Pro dia nascer feliz
Eu juro que tentei. Da hora que acordei até o último segundinho de olho aberto, eu me esforcei muito. Foi muito grande a mobilização para que eu conseguisse, confesso. Nas minhas redes sociais, em grupos de WhatsApp,em ligações, na mídia, em recados de trabalho, em manifestações de estranhos na rua. Todo mundo queria que eu tivesse êxito. Mas não deu.
Não achei a menor graça na piada de “promoção de espumantes para mulheres” mostrando uma gôndola de detergentes; pelo contrário, fiquei possessa. Também não consegui rir da montagem com a Dercy Gonçalves, dizendo que o dia era de quem tinha “perereca” (claro que com um termo mais chulo), como se o que definisse o que é ser mulher fosse a genitália. Tampouco esbocei sorriso com foto de homem pelado com flores me desejando felicidades, como se ser sexualizada e estar com um homem fosse meu único caminho para isso.
Não recebi flores – que adoro, inclusive – , mas de toda forma, não entendo ser presenteada com rosas no mesmo Calçadão em que tantos homens assediam milhares de nós na nossa passagem pro trabalho, pra casa, num passeio para olhar as vitrines, cometendo o gravíssimo delito de existirmos. Não gostei quando, em tom elogioso, ouvi de homem que a gente deixa “a vida deles mais leve”, como se nosso único papel fosse o de sermos delicadas, frágeis e decorativas, além de sempre a serviço de algum homem.

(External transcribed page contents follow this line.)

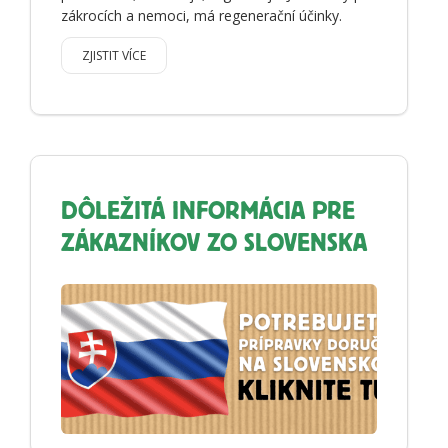
zákrocích a nemoci, má regenerační účinky.
ZJISTIT VÍCE
DÔLEŽITÁ INFORMÁCIA PRE
ZÁKAZNÍKOV ZO SLOVENSKA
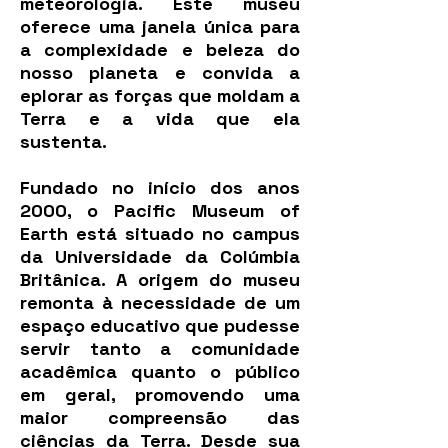
meteorologia. Este museu
oferece uma janela única para
a complexidade e beleza do
nosso planeta e convida a
eplorar as forças que moldam a
Terra e a vida que ela
sustenta.
Fundado no início dos anos
2000, o Pacific Museum of
Earth está situado no campus
da Universidade da Colúmbia
Britânica. A origem do museu
remonta à necessidade de um
espaço educativo que pudesse
servir tanto a comunidade
acadêmica quanto o público
em geral, promovendo uma
maior compreensão das
ciências da Terra. Desde sua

Não venha me pedir pra ser feliz se preciso ouvir, quando exponho uma opinião sobre um tema que domino, que “não, na verdade não é bem assim”, e sou constantemente interrompida por algum cara em tom professoral. Se quando expresso meus sentimentos sou tachada de louca, desequilibrada, ou “devo estar de TPM”. Se quando quero ficar em uma festa, sou “doidona” e quando quero ir embora, sou “chata”. Se uso batom de “puta”, só porque é vermelho (ou roxo, ou preto, ou marrom, ou da cor que eu quiser). Se sou obrigada a aceitar assédio porque “foi só um elogio” e se meu corpo e o de nós todas é tido como público para o toque, o julgamento e a mil formas de opressão e violência.
O sorriso não vai vir nem quando penso que estou viva e ilesa no país onde uma mulher foi agredida a cada minuto no carnaval carioca. Neste mesmo paraíso tropical em que a gente trabalha sete horas e meia por semana a mais que os homens, mesmo tendo índice de escolaridade maior, porque tarefa doméstica “é coisa de mulher”. Até o “presidente” disse, ao afirmar que seguramente a responsável pela formação dos filhos “não é o homem, é a mulher.” Estamos no quinto país do mundo com maior número de feminicídios, não tem mensagem “fofa” que reverta isso, assim como não tem chocolate que adoce o sabor amargo dos comentários que este texto certamente terá: “Feminazi”, “Mal-amada”, “Feia”, “Doida”,e por aí vai.
Reconheço que vai ficando mais difícil. Mais gente vai me achando chata, radical e grossa, porque me recuso a compactuar com piadinhas e manifestações de machismo. “Feliz Dia da Mulher” soa, aos meus ouvidos, como “Feliz Dia da Memória pelas Vítimas do Holocausto”. Tivemos conquistas importantes, mas ainda faltam incontáveis gerações noites mal-dormidas “pro dia nascer feliz”. Ainda não deu.